CHECK YOUR UNDERSTANDING:
a: List the organizations that the Asia Universal Bank text names as having given the bank awards.
b: Reproduce the Asia Universal Bank text word for word between "Asia Universal Bank (AUB)" and "fell from grace.", inclusive.

AsiaUniversalBank
- Company type: Joint Stock Company
- Industry: Banking
- Founded: 1997
- Headquarters: Bishkek, Kyrgyzstan
- Key people: Nurdin Abdrazakov, CEO Bob Dole, Director Bennett Johnston, Director Michael Mered (Russian: Майкл Меред), Director and former Kyrgyz IMF representative Michael Fox-Rabinovich, Lev Grozhonko, Robert Genkin, Evgeny Gurevich, Rustam Akzholov, Andrei Galitsky, Alexandra Katrin, Aleksey Eliseev
- Products: Financial services
- Website: www.aub.com www.aub.kg

= Asia Universal Bank =

Kyrgyz bank

Asia Universal Bank (AUB) was a Kyrgyz commercial bank, which held about a quarter of the combined assets and deposits reported by the entire Kyrgyz banking system. The bank was highly regarded internationally, and received a number of awards, from organizations such as The Banker, Global Finance, The Asian Banker and Euromoney, but subsequently fell from grace.

DATASET EXCERPT:
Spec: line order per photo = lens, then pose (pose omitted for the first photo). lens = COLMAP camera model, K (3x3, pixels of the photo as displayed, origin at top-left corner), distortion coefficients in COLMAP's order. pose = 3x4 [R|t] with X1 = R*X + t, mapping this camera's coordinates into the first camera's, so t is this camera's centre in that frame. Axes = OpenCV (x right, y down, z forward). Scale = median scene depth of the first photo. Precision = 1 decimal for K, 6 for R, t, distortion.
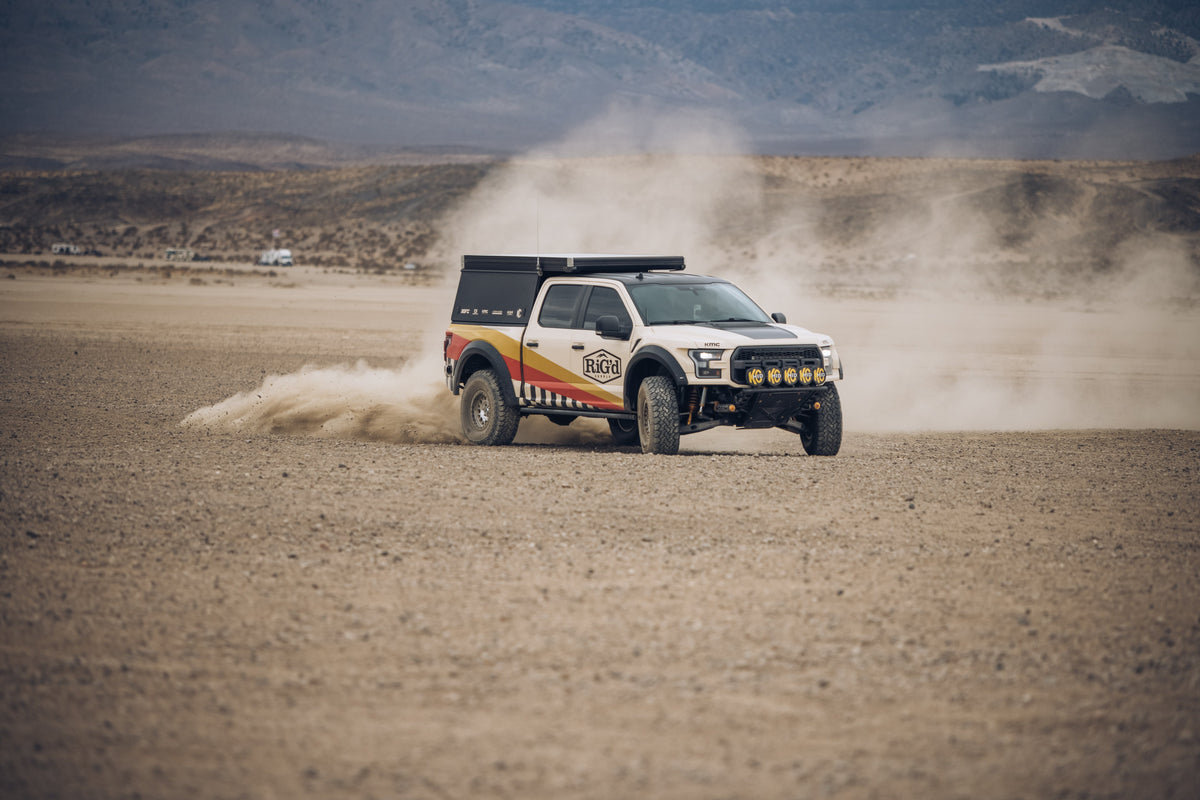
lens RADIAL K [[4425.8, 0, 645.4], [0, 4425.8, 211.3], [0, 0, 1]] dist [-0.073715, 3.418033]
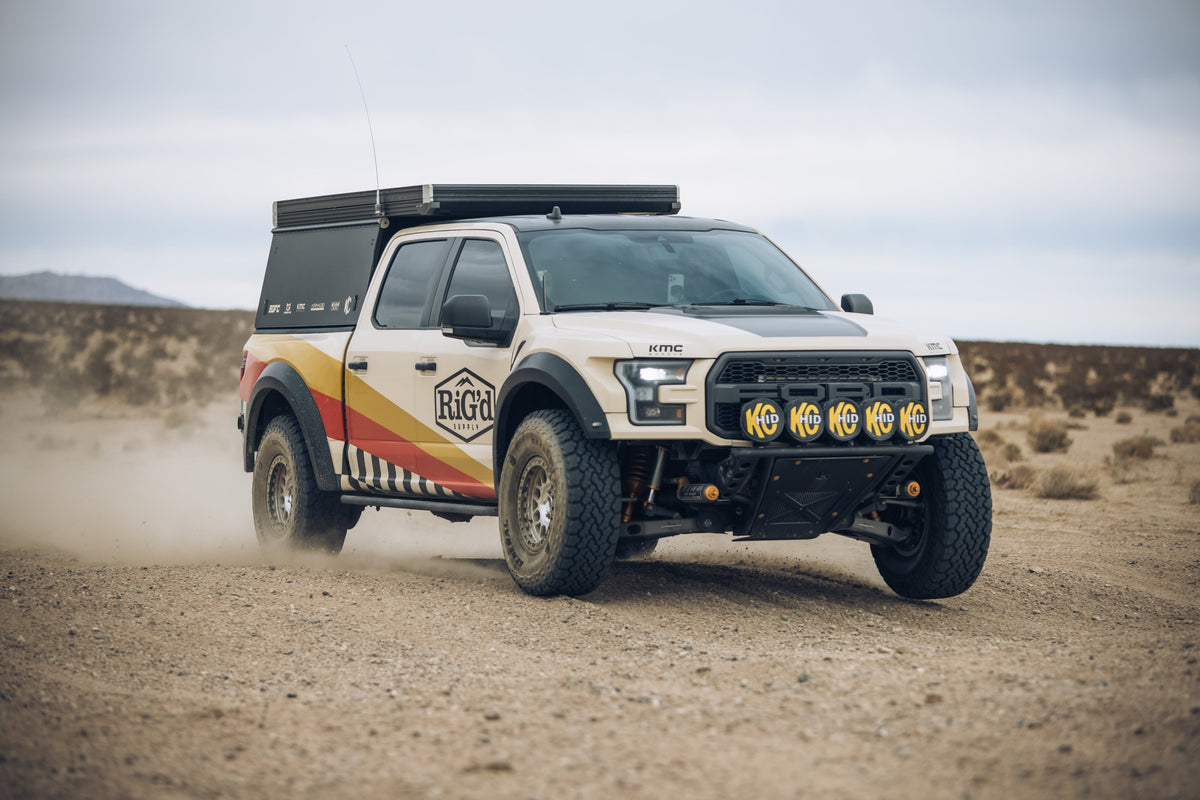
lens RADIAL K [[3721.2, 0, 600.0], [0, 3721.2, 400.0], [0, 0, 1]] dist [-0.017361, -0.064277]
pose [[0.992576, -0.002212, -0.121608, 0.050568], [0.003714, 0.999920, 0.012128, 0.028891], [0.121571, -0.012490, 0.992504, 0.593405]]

SOLUTIONS:
a: The Banker, Global Finance, The Asian Banker, Euromoney

b:
Asia Universal Bank (AUB) was a Kyrgyz commercial bank, which held about a quarter of the combined assets and deposits reported by the entire Kyrgyz banking system. The bank was highly regarded internationally, and received a number of awards, from organizations such as The Banker, Global Finance, The Asian Banker and Euromoney, but subsequently fell from grace.